Why you can’t always trust the Hardware Compatibility List (HCL)

Late last year, I started on a project to replace my workplace’s main AFP/SMB/NFS file storage.  Due to already having good experiences with Synology gear, knowing DSM well, and knowing other macadmins happy with their Synos, I ordered storage and built a system that should perform quite well:

  • Synology 3614RPXS unit
  • 10 HGST 7k4000 4TB drives
  • 2 250gig SSD drives
  • 10 Gig SFP+ card, fiber networking back to the switches.
  • +16 Gigs ECC RAM

All taken from the Synology HCL- so I was ready to rock.  I built it as a RAID6, started copying files, and everything was looking good.  Once I’d moved a few TB onto the NAS, I started checking out consecutive read speeds from the NAS, and found an unexpected behavior:  the reads would often saturate a GigE connection as you’d expect, until they didn’t- large transfers would look like Image

When it’s great, it’s great.  When it wasn’t it wasn’t.  REALLY wasn’t.  It would run for about 90 seconds at full tilt, then 20 of nearly nothing.

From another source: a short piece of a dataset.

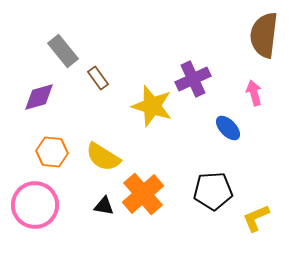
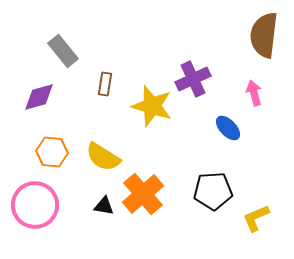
brown rectangle: moved 7 px right, 6 px down; rotated 45 degrees clockwise
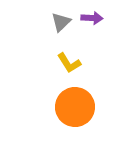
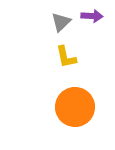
purple arrow: moved 2 px up
yellow L-shape: moved 3 px left, 6 px up; rotated 20 degrees clockwise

During these file copies, the overall Volume Utilization levels would ebb and flow with an inverse relationship with speed.  When volume utilization approaches and hits 100%, the network speed plummets.Pasted_Image_3_11_15__10_15_AM

So the question became “why does the volume utilization go so high?” I started a ticket with Synology on Feb 2.  I did their tests and requested configuration changes- direct GigE connections to take the LAN out of the equation, SMB/AFP/NFS, disabling every service that makes the NAS a compelling product.  This stumped the U.S. based support, so it became an issue for the .tw engineers.

If your ticket goes off to the Taiwanese engineers, the communications cycles start to rival taking pen to paper and paying the government to deliver the paper. To Taiwan.  It all runs through the US support staff, and it gets slow. Eventually, I coordinated a screen sharing session with an engineer, where I replicated the issue.  They tested more… htop, iostat.  “can you make a new volume?”  “if you send me disks I can!”

Meanwhile, I’m asking the storage guys I know on Twitter (and their friends), and scouring the Synology forums for anybody who has an answer.  Eventually, I don’t find an answer, but someone else who has the same experience.  We start collaborating.  Then a few days later, I find another forum post from a user who has the same issues.  We start exploring ideas… amount of RAM?  Version of DSM that built the storage?  RAID level?  Then we find the overlap: we all use Hitachi HUS724040AL[AE]640 drives, and at least 10 of them in an volume.  One user was fine with 8 of them in a NAS, but when expanded to 13, performance changed and led to his post looking for help.

I then brought this information to Synology, and on March 27, Synology informed me they were trying to replicate the issue with that gear.  On April 16, they’d finally received drives to test.  On April 21, they agreed with my conclusion:

The software developers have came to a conclusion on this issue. That is, the Hitachi with a HUS724040… suffix indeed has slow performance in a RAID consisted of more than 6 disks.

Despite being on the list, and despite configuring everything properly, I still ended up with gear that did not perform as expected, as they’d not tested this number of drives in a volume.  Hitachi now tells me that they’re working on the issue with Synology, but in the meantime, I’m abandoning the Hitachi drives for WD Red Pros.